La place des Abbesses enlaidie par un vilain manège plastic et fluo était jadis protégée par un lion furieux qui aurait sans doute protégé son territoire s'il avait été là.
C'est en 1901 que la Ville en fait l'acquisition, ce qui prouve qu'elle avait bon goût car la sculpture ne manque ni de force ni d'intensité.
Le lion a été sculpté par Henri Léon Cordier (1857-1926).
Sculpteur, fils de sculpteur, il a fait ses armes dans l'atelier d'Emmanuel Fremiet, connu pour ses œuvres animalières, parmi lesquelles le spectaculaire "éléphant pris au piège" sur l'esplanade du musée d'Orsay, son "gorille enlevant une femme" du musée de Nantes
N'oublions pas son St Michel au somment de l'abbaye du Mont éponyme, occupé à massacrer un dragon, ou sa Jeanne d'Arc qui assiste sans pouvoir descendre de son cheval aux meetings traditionnels d'un parti politique créé par un breton borgne.
Cordier fils obtint de nombreuses commandes officielles parmi lesquelles le monument aux frères Montgolfier (Annonay) ou le monument au général Lasalle (Lunéville).
Son "lion rugissant, patte gauche tendue" est installé au milieu de la place, là où actuellement un cercle de pierre rescapé et une grille protègent une bouche d'aération.
L'ancien socle et en arrière fond l'abominable manège!
Le lion fut bien accueilli par les riverains bien qu'il eût été nécessaire de le protéger des poulbots qui aimaient s'accrocher à sa queue pour se balancer comme Tarzan avec des lianes.
Hélas il ne resta qu'une dizaine d'années.
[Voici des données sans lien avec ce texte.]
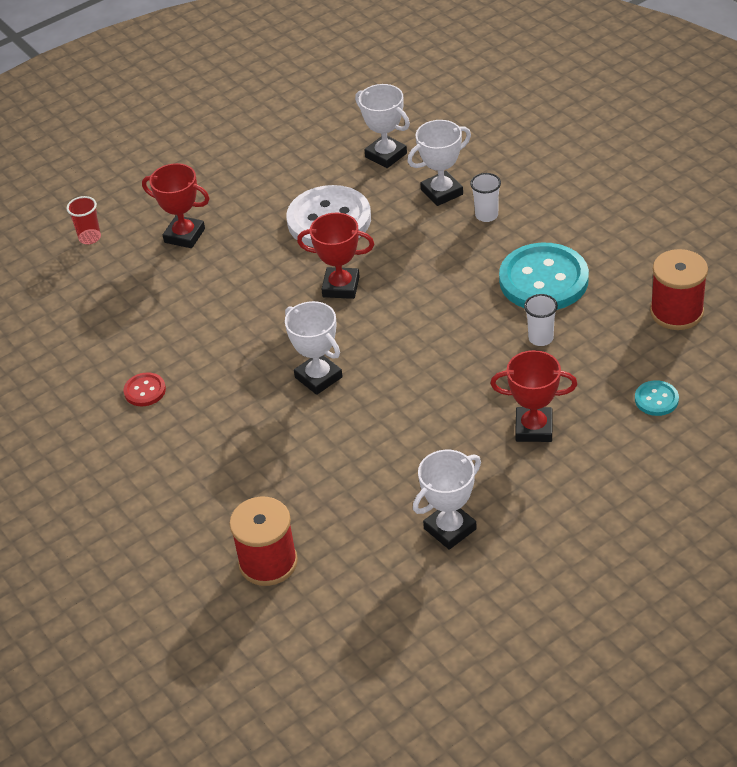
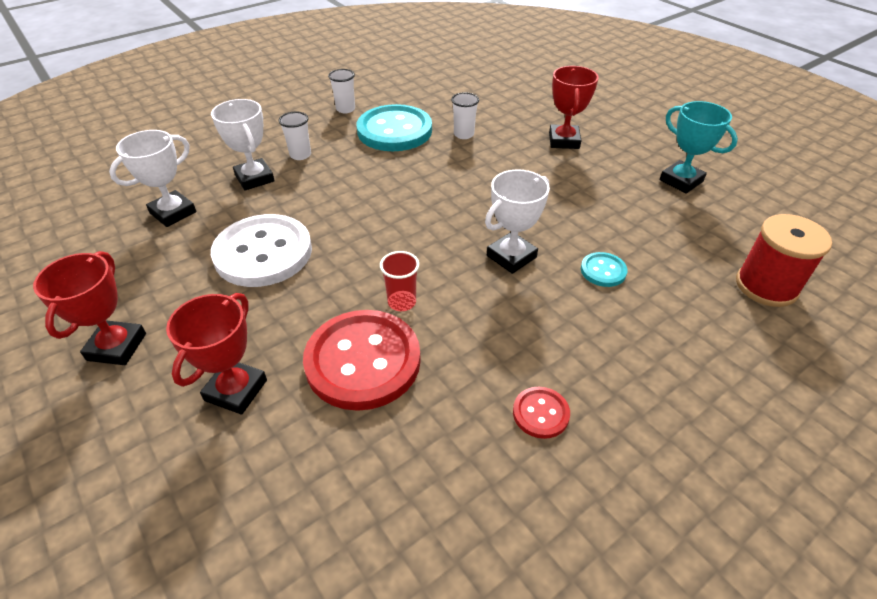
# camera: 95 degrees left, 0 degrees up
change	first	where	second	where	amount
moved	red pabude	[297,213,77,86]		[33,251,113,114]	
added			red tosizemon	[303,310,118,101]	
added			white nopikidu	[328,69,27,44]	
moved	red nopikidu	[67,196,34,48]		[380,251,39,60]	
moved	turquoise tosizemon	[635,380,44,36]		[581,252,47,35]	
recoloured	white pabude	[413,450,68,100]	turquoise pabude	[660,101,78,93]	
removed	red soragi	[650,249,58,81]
Aujourd'hui il n'y a plus un seul Montmartrois vivant pour se souvenir de lui.
En effet, en 1910 les travaux du métro (nous sommes sur la ligne Nord-Sud entre Montparnasse et Montmartre) chassent le fauve qui est remisé dans les entrepôts de la Ville.
Rappelons que la station Guimard classée qui orne la place n'a pas été conçue pour elle mais a été transportée en 1974 depuis la place de l'Hôtel de Ville où elle avait été érigée. C'est ce qui s'appelle déshabiller Jacques pour habiller Paul!
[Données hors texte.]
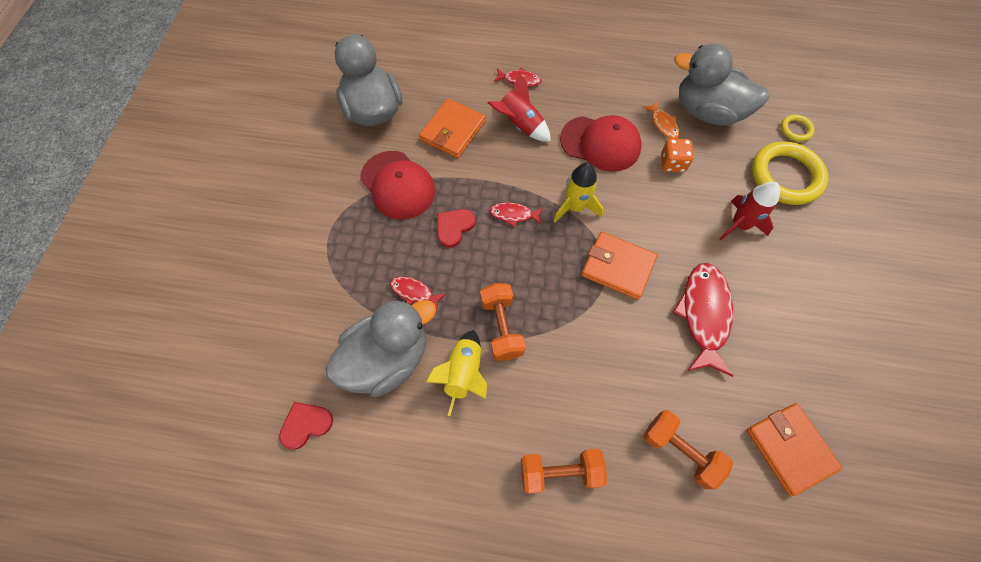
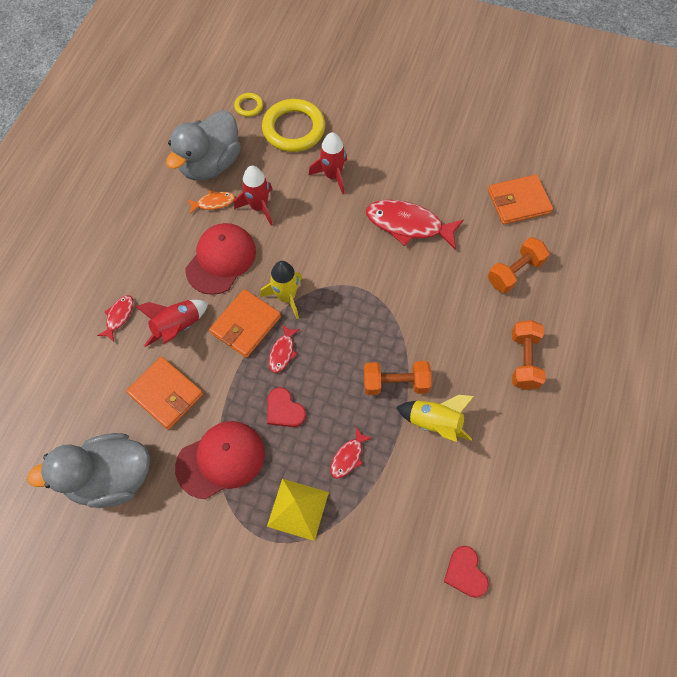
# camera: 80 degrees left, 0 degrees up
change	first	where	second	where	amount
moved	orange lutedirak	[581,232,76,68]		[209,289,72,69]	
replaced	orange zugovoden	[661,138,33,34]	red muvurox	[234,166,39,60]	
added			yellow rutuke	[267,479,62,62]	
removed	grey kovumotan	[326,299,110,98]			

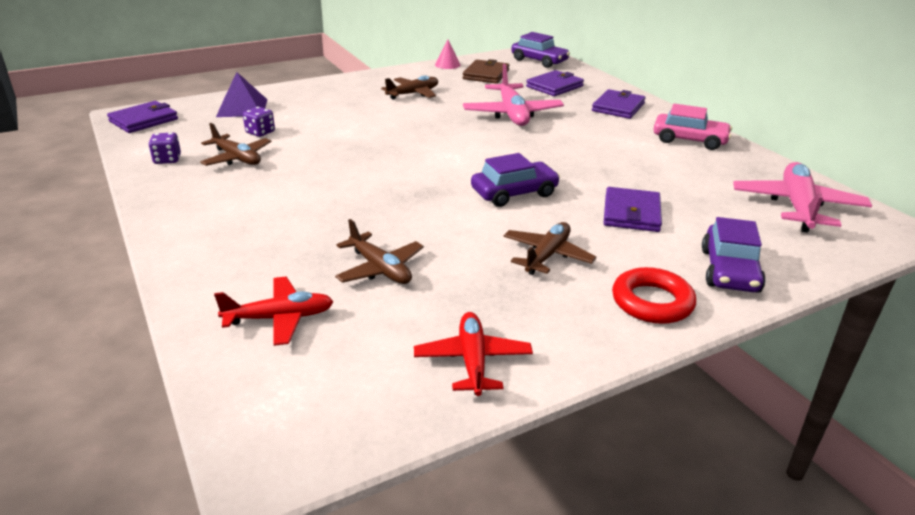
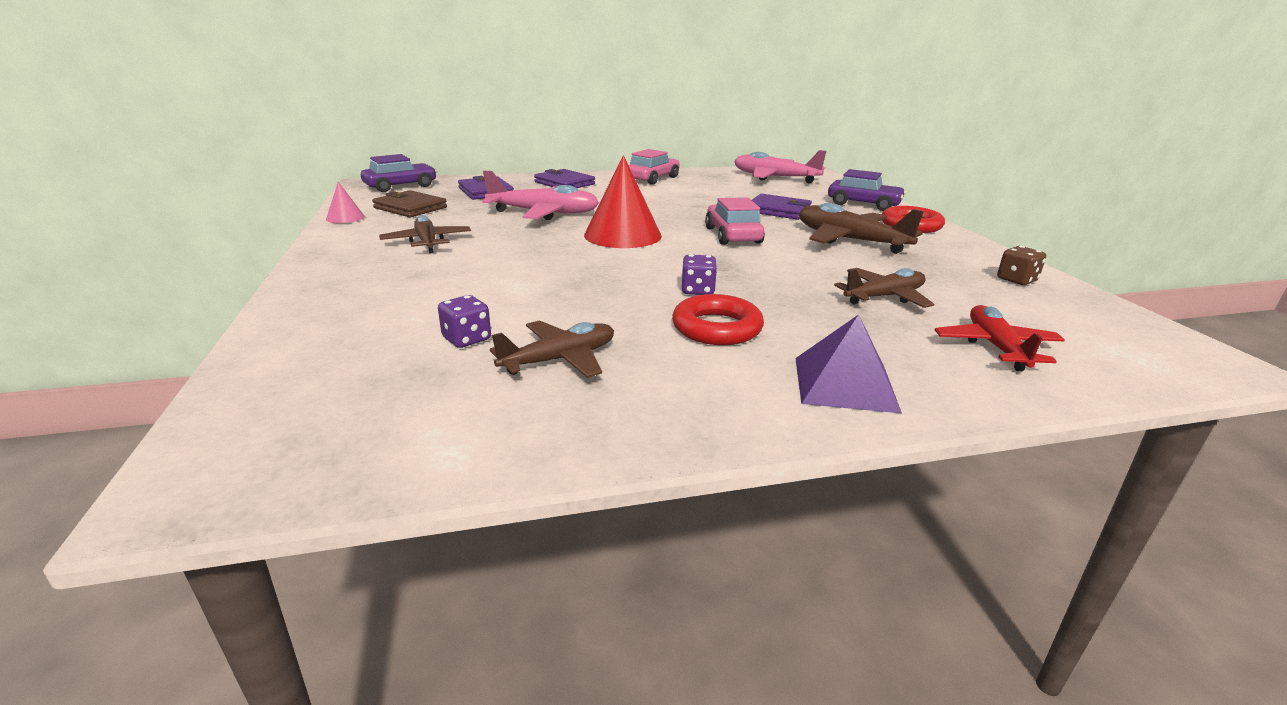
# camera: 75 degrees left, 5 degrees down
change	first	where	second	where	amount
added			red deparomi	[584,155,78,93]	
added			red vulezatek	[672,294,92,51]	
moved	purple zugovoden	[149,132,32,32]		[682,255,35,40]	
recoloured	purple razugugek	[471,153,89,54]	pink razugugek	[705,197,60,48]	
moved	purple rutuke	[216,72,51,45]		[795,314,107,99]	
resized	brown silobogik	[504,222,92,53]		[799,203,125,51]	x1.51
replaced	red silobogik	[414,312,119,84]	brown zugovoden	[997,246,49,39]	
removed	purple lutedirak	[107,101,71,32]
Notre place ne reverra pas son lion. Nulle autre statue ne viendra l'agrémenter. La ville d'Orly en revanche récupère avec enthousiasme le fauve qui se morfondait dans les entrepôts. Nous sommes en 1931 et c'est dans le parc de la Cloche qu'il est installé. Sa queue qui servait de balançoire aux poulbots a disparu dans les divers transports. Nul ne sait où elle est passée....
Et nul ne sait malgré tous les Dupont et Dupont du Val de Marne qui a volé le pauvre lion sans queue. Il disparut malgré toute l'attention que lui portait la ville qui assura sa restauration en 2010.
Cette restauration aurait dû lui porter chance quand on connaît le nom de sa restauratrice : Zelinski! Et bien non! en 2012 le lion fut kidnappé et les barbares qui s'en emparèrent courent toujours! Il fut remplacé par un autre lion en granit dû au scupteur Harut Yekmalian.
Le lion de Yekmalian (non pas celui d'Orly mais celui d'Arras en lavedan)
Notre place des Abbesses, site classé, a vu débarquer un vilain manège qui à l'origine était décoré de poulbots botoxés.
Devant la réaction des riverains, les gnomes boursouflés furent effacés mais le manège resta. Il est là depuis plus de dix ans et personne n'est venu nuitamment le voler!
Il faut croire que les malfaiteurs ont bon goût!